── Entries supplied ──

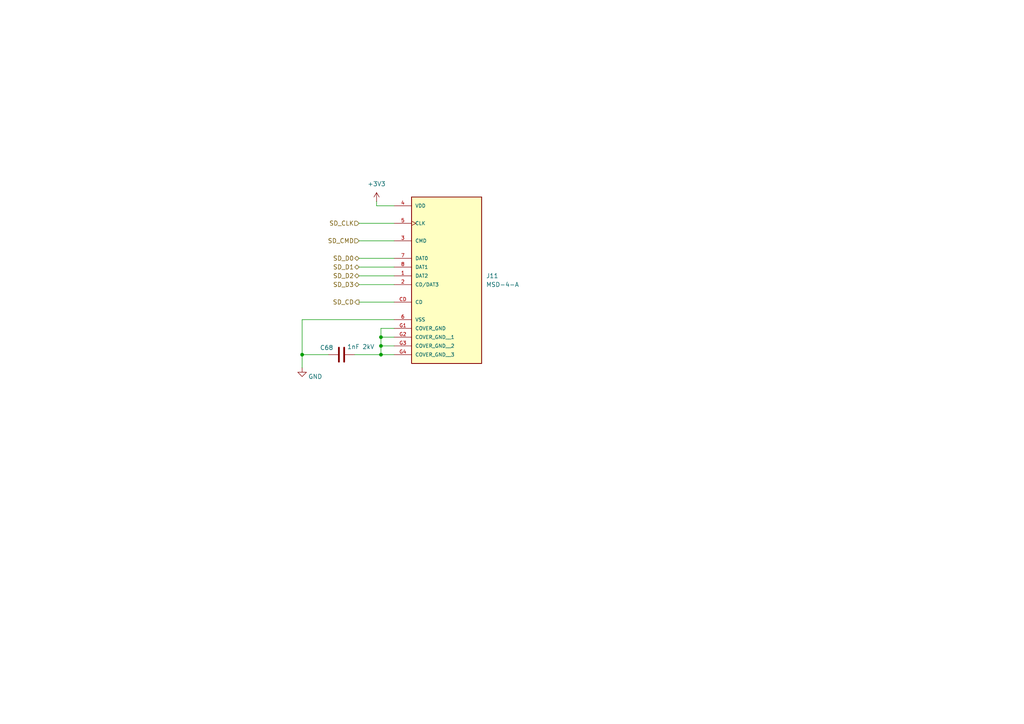
<source format=kicad_sch>
(kicad_sch
	(version 20250114)
	(generator "eeschema")
	(generator_version "9.0")
	(uuid "896ed9f8-ac0d-4e73-a278-cf46551d7180")
	(paper "A4")
	
	(junction
		(at 110.49 97.79)
		(diameter 0)
		(color 0 0 0 0)
		(uuid "03017666-e257-4a70-bbd5-077db7271a55")
	)
	(junction
		(at 87.63 102.87)
		(diameter 0)
		(color 0 0 0 0)
		(uuid "68e94ca8-172f-4b30-90e5-8e1f2c98223c")
	)
	(junction
		(at 110.49 102.87)
		(diameter 0)
		(color 0 0 0 0)
		(uuid "bb54e7f3-4a82-465e-b1e9-a84b58e7d7bd")
	)
	(junction
		(at 110.49 100.33)
		(diameter 0)
		(color 0 0 0 0)
		(uuid "dc88420c-8c7e-471d-b3f4-9f9ef0f73bf0")
	)
	(wire
		(pts
			(xy 110.49 97.79) (xy 110.49 100.33)
		)
		(stroke
			(width 0)
			(type default)
		)
		(uuid "1336e441-790a-4330-89db-7cf3ed7a8f11")
	)
	(wire
		(pts
			(xy 110.49 97.79) (xy 114.3 97.79)
		)
		(stroke
			(width 0)
			(type default)
		)
		(uuid "3349edb9-4108-42eb-a272-212c206b8178")
	)
	(wire
		(pts
			(xy 104.14 69.85) (xy 114.3 69.85)
		)
		(stroke
			(width 0)
			(type default)
		)
		(uuid "377cad17-92e5-4b3a-9bfc-3f1a5e5ed87a")
	)
	(wire
		(pts
			(xy 87.63 102.87) (xy 95.25 102.87)
		)
		(stroke
			(width 0)
			(type default)
		)
		(uuid "4915de4c-821e-46bf-9ec3-f0668744a9e8")
	)
	(wire
		(pts
			(xy 110.49 100.33) (xy 114.3 100.33)
		)
		(stroke
			(width 0)
			(type default)
		)
		(uuid "4d475960-4d5d-4bb2-b568-08f198555ca8")
	)
	(wire
		(pts
			(xy 114.3 59.69) (xy 109.22 59.69)
		)
		(stroke
			(width 0)
			(type default)
		)
		(uuid "5bbfc394-dbea-43cb-b15d-27681b8a4306")
	)
	(wire
		(pts
			(xy 102.87 102.87) (xy 110.49 102.87)
		)
		(stroke
			(width 0)
			(type default)
		)
		(uuid "5fed2c11-09ba-4ae2-a641-33d4b2777df9")
	)
	(wire
		(pts
			(xy 87.63 102.87) (xy 87.63 106.68)
		)
		(stroke
			(width 0)
			(type default)
		)
		(uuid "738255bf-6b34-4b7c-a8d4-07da0ff88a8c")
	)
	(wire
		(pts
			(xy 104.14 82.55) (xy 114.3 82.55)
		)
		(stroke
			(width 0)
			(type default)
		)
		(uuid "73ba6b43-7982-49f3-8d12-e2a8031d9479")
	)
	(wire
		(pts
			(xy 110.49 100.33) (xy 110.49 102.87)
		)
		(stroke
			(width 0)
			(type default)
		)
		(uuid "7bb91795-4df5-492d-bd17-8dc74efb92bb")
	)
	(wire
		(pts
			(xy 110.49 95.25) (xy 114.3 95.25)
		)
		(stroke
			(width 0)
			(type default)
		)
		(uuid "89a32046-f79b-433c-9d4e-176bb983061a")
	)
	(wire
		(pts
			(xy 110.49 95.25) (xy 110.49 97.79)
		)
		(stroke
			(width 0)
			(type default)
		)
		(uuid "975a6fcb-9e3e-4a71-97a8-0755ebfaaab0")
	)
	(wire
		(pts
			(xy 87.63 92.71) (xy 87.63 102.87)
		)
		(stroke
			(width 0)
			(type default)
		)
		(uuid "a4f5ad81-8a56-4c20-a50a-4d99a1c1c24e")
	)
	(wire
		(pts
			(xy 110.49 102.87) (xy 114.3 102.87)
		)
		(stroke
			(width 0)
			(type default)
		)
		(uuid "af613c6e-b166-4ec4-b5e6-973f7f7270ec")
	)
	(wire
		(pts
			(xy 104.14 74.93) (xy 114.3 74.93)
		)
		(stroke
			(width 0)
			(type default)
		)
		(uuid "b784b64f-d5b8-433c-b30f-795d684fd75a")
	)
	(wire
		(pts
			(xy 104.14 87.63) (xy 114.3 87.63)
		)
		(stroke
			(width 0)
			(type default)
		)
		(uuid "bec92ba8-835a-46b0-ad45-3a74ded2e581")
	)
	(wire
		(pts
			(xy 104.14 77.47) (xy 114.3 77.47)
		)
		(stroke
			(width 0)
			(type default)
		)
		(uuid "e6f81416-c30e-4aae-8acd-0441106460b8")
	)
	(wire
		(pts
			(xy 87.63 92.71) (xy 114.3 92.71)
		)
		(stroke
			(width 0)
			(type default)
		)
		(uuid "f33f2105-4709-4ca6-9c98-a766c5d2fa3a")
	)
	(wire
		(pts
			(xy 104.14 64.77) (xy 114.3 64.77)
		)
		(stroke
			(width 0)
			(type default)
		)
		(uuid "f7cd0c2c-0611-4866-ab2c-a5572081bbd7")
	)
	(wire
		(pts
			(xy 104.14 80.01) (xy 114.3 80.01)
		)
		(stroke
			(width 0)
			(type default)
		)
		(uuid "fb3010f3-52e0-4ad2-adb5-557805dd1fe3")
	)
	(wire
		(pts
			(xy 109.22 58.42) (xy 109.22 59.69)
		)
		(stroke
			(width 0)
			(type default)
		)
		(uuid "fbb9615c-4c2b-4042-ae49-4fd897a0da3b")
	)
	(hierarchical_label "SD_D0"
		(shape bidirectional)
		(at 104.14 74.93 180)
		(effects
			(font
				(size 1.27 1.27)
			)
			(justify right)
		)
		(uuid "34b6fc66-ce0f-4100-8d8c-6072dfa50d09")
	)
	(hierarchical_label "SD_CD"
		(shape output)
		(at 104.14 87.63 180)
		(effects
			(font
				(size 1.27 1.27)
			)
			(justify right)
		)
		(uuid "3b3b3437-a8df-4f62-a106-7654032a1bc6")
	)
	(hierarchical_label "SD_CMD"
		(shape input)
		(at 104.14 69.85 180)
		(effects
			(font
				(size 1.27 1.27)
			)
			(justify right)
		)
		(uuid "6f93c8b3-1e6b-435c-8f11-34834c845470")
	)
	(hierarchical_label "SD_D3"
		(shape bidirectional)
		(at 104.14 82.55 180)
		(effects
			(font
				(size 1.27 1.27)
			)
			(justify right)
		)
		(uuid "997a8b6c-8f74-4044-8049-73b3da14310f")
	)
	(hierarchical_label "SD_D2"
		(shape bidirectional)
		(at 104.14 80.01 180)
		(effects
			(font
				(size 1.27 1.27)
			)
			(justify right)
		)
		(uuid "a8b06011-c49e-4590-a651-d905a3dd023f")
	)
	(hierarchical_label "SD_CLK"
		(shape input)
		(at 104.14 64.77 180)
		(effects
			(font
				(size 1.27 1.27)
			)
			(justify right)
		)
		(uuid "cfa1b4ff-ce41-4454-9e5a-872231c65ee3")
	)
	(hierarchical_label "SD_D1"
		(shape bidirectional)
		(at 104.14 77.47 180)
		(effects
			(font
				(size 1.27 1.27)
			)
			(justify right)
		)
		(uuid "de5732f9-da0d-4128-8256-7979e0047e5a")
	)
	(symbol
		(lib_id "power:+3V3")
		(at 109.22 58.42 0)
		(unit 1)
		(exclude_from_sim no)
		(in_bom yes)
		(on_board yes)
		(dnp no)
		(fields_autoplaced yes)
		(uuid "48f2f54f-2743-40dd-9e43-c66d1d7ed35b")
		(property "Reference" "#PWR075"
			(at 109.22 62.23 0)
			(effects
				(font
					(size 1.27 1.27)
				)
				(hide yes)
			)
		)
		(property "Value" "+3V3"
			(at 109.22 53.34 0)
			(effects
				(font
					(size 1.27 1.27)
				)
			)
		)
		(property "Footprint" ""
			(at 109.22 58.42 0)
			(effects
				(font
					(size 1.27 1.27)
				)
				(hide yes)
			)
		)
		(property "Datasheet" ""
			(at 109.22 58.42 0)
			(effects
				(font
					(size 1.27 1.27)
				)
				(hide yes)
			)
		)
		(property "Description" "Power symbol creates a global label with name \"+3V3\""
			(at 109.22 58.42 0)
			(effects
				(font
					(size 1.27 1.27)
				)
				(hide yes)
			)
		)
		(pin "1"
			(uuid "9c29d8ae-aa4b-4cb3-bbe3-e9794bf07147")
		)
		(instances
			(project "nuvoton_nuc980"
				(path "/109442c7-6d61-4448-a955-a6cd87e17c77/1953f6ba-660a-47c3-9a25-fc45adb7c5a8"
					(reference "#PWR075")
					(unit 1)
				)
			)
		)
	)
	(symbol
		(lib_id "Device:C")
		(at 99.06 102.87 90)
		(unit 1)
		(exclude_from_sim no)
		(in_bom yes)
		(on_board yes)
		(dnp no)
		(uuid "721c1135-7356-4259-84be-08d1dfabb611")
		(property "Reference" "C68"
			(at 94.742 100.838 90)
			(effects
				(font
					(size 1.27 1.27)
				)
			)
		)
		(property "Value" "1nF 2kV"
			(at 104.648 100.584 90)
			(effects
				(font
					(size 1.27 1.27)
				)
			)
		)
		(property "Footprint" "Capacitor_SMD:C_1206_3216Metric_Pad1.33x1.80mm_HandSolder"
			(at 102.87 101.9048 0)
			(effects
				(font
					(size 1.27 1.27)
				)
				(hide yes)
			)
		)
		(property "Datasheet" "http://www.passivecomponent.com/wp-content/uploads/datasheet/WTC_MLCC_Middle_and_High_Voltage.pdf"
			(at 99.06 102.87 0)
			(effects
				(font
					(size 1.27 1.27)
				)
				(hide yes)
			)
		)
		(property "Description" "Unpolarized capacitor"
			(at 99.06 102.87 0)
			(effects
				(font
					(size 1.27 1.27)
				)
				(hide yes)
			)
		)
		(property "Digikey" "https://www.digikey.com/en/products/detail/walsin-technology-corporation/1206B102M202CT/15791323"
			(at 99.06 102.87 90)
			(effects
				(font
					(size 1.27 1.27)
				)
				(hide yes)
			)
		)
		(property "Mfr." "Walsin Technology Corporation"
			(at 99.06 102.87 90)
			(effects
				(font
					(size 1.27 1.27)
				)
				(hide yes)
			)
		)
		(property "Mfr. P/N" "1206B102M202CT"
			(at 99.06 102.87 90)
			(effects
				(font
					(size 1.27 1.27)
				)
				(hide yes)
			)
		)
		(property "Sim.Pins" ""
			(at 99.06 102.87 90)
			(effects
				(font
					(size 1.27 1.27)
				)
				(hide yes)
			)
		)
		(pin "2"
			(uuid "fe344f00-dc94-4292-bbd1-fce157a1b583")
		)
		(pin "1"
			(uuid "c68cf8f4-f856-4610-a557-c1b821c979b5")
		)
		(instances
			(project "nuvoton_nuc980"
				(path "/109442c7-6d61-4448-a955-a6cd87e17c77/1953f6ba-660a-47c3-9a25-fc45adb7c5a8"
					(reference "C68")
					(unit 1)
				)
			)
		)
	)
	(symbol
		(lib_id "power:GND")
		(at 87.63 106.68 0)
		(unit 1)
		(exclude_from_sim no)
		(in_bom yes)
		(on_board yes)
		(dnp no)
		(uuid "90f75558-1190-4c50-9a8a-6d1a87ae4f1a")
		(property "Reference" "#PWR074"
			(at 87.63 113.03 0)
			(effects
				(font
					(size 1.27 1.27)
				)
				(hide yes)
			)
		)
		(property "Value" "GND"
			(at 91.44 109.22 0)
			(effects
				(font
					(size 1.27 1.27)
				)
			)
		)
		(property "Footprint" ""
			(at 87.63 106.68 0)
			(effects
				(font
					(size 1.27 1.27)
				)
				(hide yes)
			)
		)
		(property "Datasheet" ""
			(at 87.63 106.68 0)
			(effects
				(font
					(size 1.27 1.27)
				)
				(hide yes)
			)
		)
		(property "Description" "Power symbol creates a global label with name \"GND\" , ground"
			(at 87.63 106.68 0)
			(effects
				(font
					(size 1.27 1.27)
				)
				(hide yes)
			)
		)
		(pin "1"
			(uuid "92879ae1-34c1-4827-9a37-478e13bdb088")
		)
		(instances
			(project "nuvoton_nuc980"
				(path "/109442c7-6d61-4448-a955-a6cd87e17c77/1953f6ba-660a-47c3-9a25-fc45adb7c5a8"
					(reference "#PWR074")
					(unit 1)
				)
			)
		)
	)
	(symbol
		(lib_id "cotti_connectors:MSD-4-A")
		(at 129.54 77.47 0)
		(unit 1)
		(exclude_from_sim no)
		(in_bom yes)
		(on_board yes)
		(dnp no)
		(fields_autoplaced yes)
		(uuid "ec3aa910-295f-4fee-a834-42cd4a5ecd96")
		(property "Reference" "J11"
			(at 140.97 80.0099 0)
			(effects
				(font
					(size 1.27 1.27)
				)
				(justify left)
			)
		)
		(property "Value" "MSD-4-A"
			(at 140.97 82.5499 0)
			(effects
				(font
					(size 1.27 1.27)
				)
				(justify left)
			)
		)
		(property "Footprint" "cotti_footprints:CUI_MSD-4-A"
			(at 128.524 37.084 0)
			(effects
				(font
					(size 1.27 1.27)
				)
				(justify bottom)
				(hide yes)
			)
		)
		(property "Datasheet" "https://www.cuidevices.com/product/resource/digikeypdf/msd-4-a.pdf"
			(at 130.302 45.212 0)
			(effects
				(font
					(size 1.27 1.27)
				)
				(hide yes)
			)
		)
		(property "Description" "CONN MICROSD CARD R/A SMD"
			(at 129.794 40.894 0)
			(effects
				(font
					(size 1.27 1.27)
				)
				(hide yes)
			)
		)
		(property "Digikey" "https://www.digikey.com/en/products/detail/same-sky-formerly-cui-devices/MSD-4-A/21796808"
			(at 130.048 48.514 0)
			(effects
				(font
					(size 1.27 1.27)
				)
				(hide yes)
			)
		)
		(property "Mfr." "Same Sky (Formerly CUI Devices)"
			(at 129.286 32.258 0)
			(effects
				(font
					(size 1.27 1.27)
				)
				(hide yes)
			)
		)
		(property "Mfr. P/N" "MSD-4-A"
			(at 129.286 28.956 0)
			(effects
				(font
					(size 1.27 1.27)
				)
				(hide yes)
			)
		)
		(pin "1"
			(uuid "c864d186-4bd4-43ba-8283-925fac9faf30")
		)
		(pin "2"
			(uuid "b15e3ee1-133d-43a6-baa4-782a712644ea")
		)
		(pin "6"
			(uuid "92156729-5dc4-4aac-949c-e3e1b3a95135")
		)
		(pin "G2"
			(uuid "737cae76-110d-40b8-b77b-dea5f0175c5e")
		)
		(pin "7"
			(uuid "a0c95d0d-db1d-4e73-9ec8-054a1b56bb0a")
		)
		(pin "G3"
			(uuid "d64afc6a-c190-4dc4-8877-5c318cd31f70")
		)
		(pin "3"
			(uuid "205e2ebd-d6eb-4c1b-9039-07e42adc1ec3")
		)
		(pin "CD"
			(uuid "4a88cda0-1762-4616-8b83-c398881f86db")
		)
		(pin "5"
			(uuid "a1f61b0e-5a7f-4f2b-add5-f86bf6473fbf")
		)
		(pin "4"
			(uuid "758b8e6b-f739-4409-872f-69ee9a88b4a5")
		)
		(pin "G1"
			(uuid "288fc771-84ab-4a10-a48d-722f5ef8de32")
		)
		(pin "G4"
			(uuid "f08565b9-d943-4543-9c81-3ba9269b65a9")
		)
		(pin "8"
			(uuid "17c6d26d-f1ca-463d-8b03-a6ded0b55518")
		)
		(instances
			(project ""
				(path "/109442c7-6d61-4448-a955-a6cd87e17c77/1953f6ba-660a-47c3-9a25-fc45adb7c5a8"
					(reference "J11")
					(unit 1)
				)
			)
		)
	)
)

</source>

───

Exercise description:
In the data above, how many lines contain the word "creates"? Write the number only.

Final answer:
2